• **WHAT IS NEEDED**
State how many lines in the listing below contain the word "index", and write nothing else.

• **THE RECORDS**
• • • •

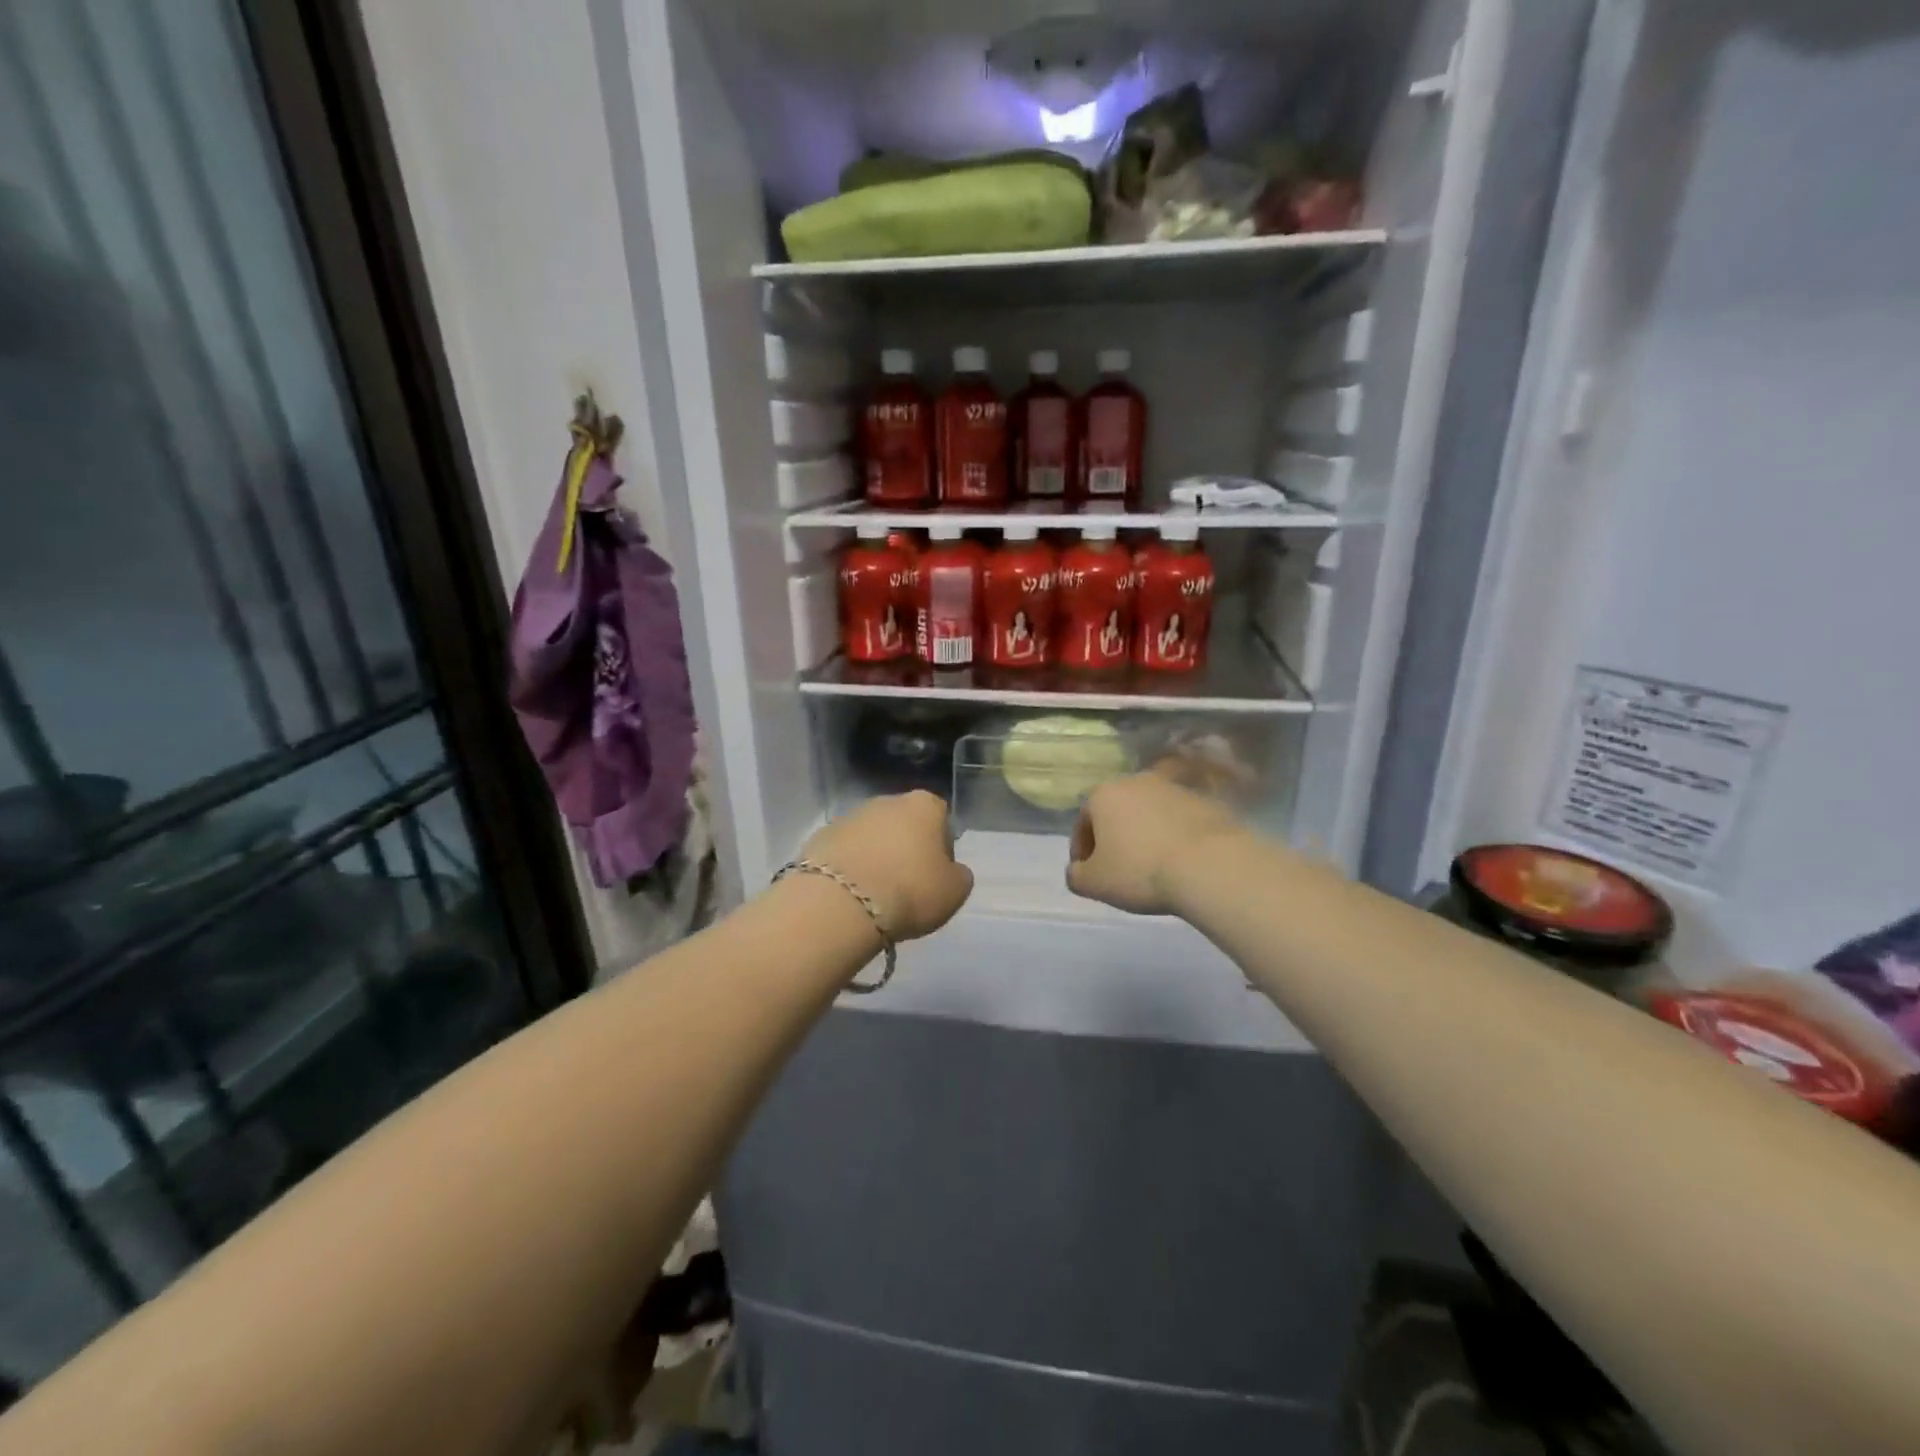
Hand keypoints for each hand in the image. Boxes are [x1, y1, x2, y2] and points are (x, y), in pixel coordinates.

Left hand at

• • • •

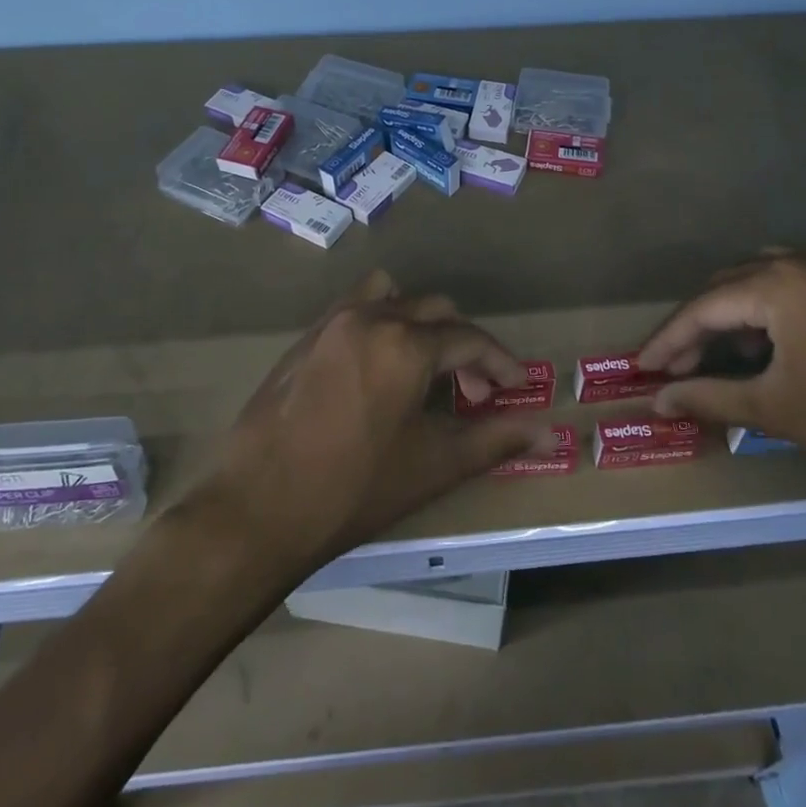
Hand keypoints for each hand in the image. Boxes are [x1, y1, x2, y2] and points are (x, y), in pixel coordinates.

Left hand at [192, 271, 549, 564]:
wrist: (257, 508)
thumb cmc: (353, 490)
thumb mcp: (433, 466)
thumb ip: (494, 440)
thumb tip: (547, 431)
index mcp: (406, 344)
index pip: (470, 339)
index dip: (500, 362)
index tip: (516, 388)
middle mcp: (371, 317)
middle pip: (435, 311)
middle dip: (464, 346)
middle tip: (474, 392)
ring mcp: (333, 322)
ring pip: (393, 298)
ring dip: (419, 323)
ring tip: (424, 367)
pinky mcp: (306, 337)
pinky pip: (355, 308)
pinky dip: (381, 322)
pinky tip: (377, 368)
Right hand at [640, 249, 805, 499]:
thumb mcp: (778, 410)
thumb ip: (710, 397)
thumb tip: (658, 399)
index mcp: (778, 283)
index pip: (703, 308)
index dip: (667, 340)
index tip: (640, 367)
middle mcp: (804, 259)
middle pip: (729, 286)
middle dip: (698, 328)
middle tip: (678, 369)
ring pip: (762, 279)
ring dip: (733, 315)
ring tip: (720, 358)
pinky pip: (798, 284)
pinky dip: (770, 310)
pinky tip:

• • • •

• **TASK SOLUTION**
8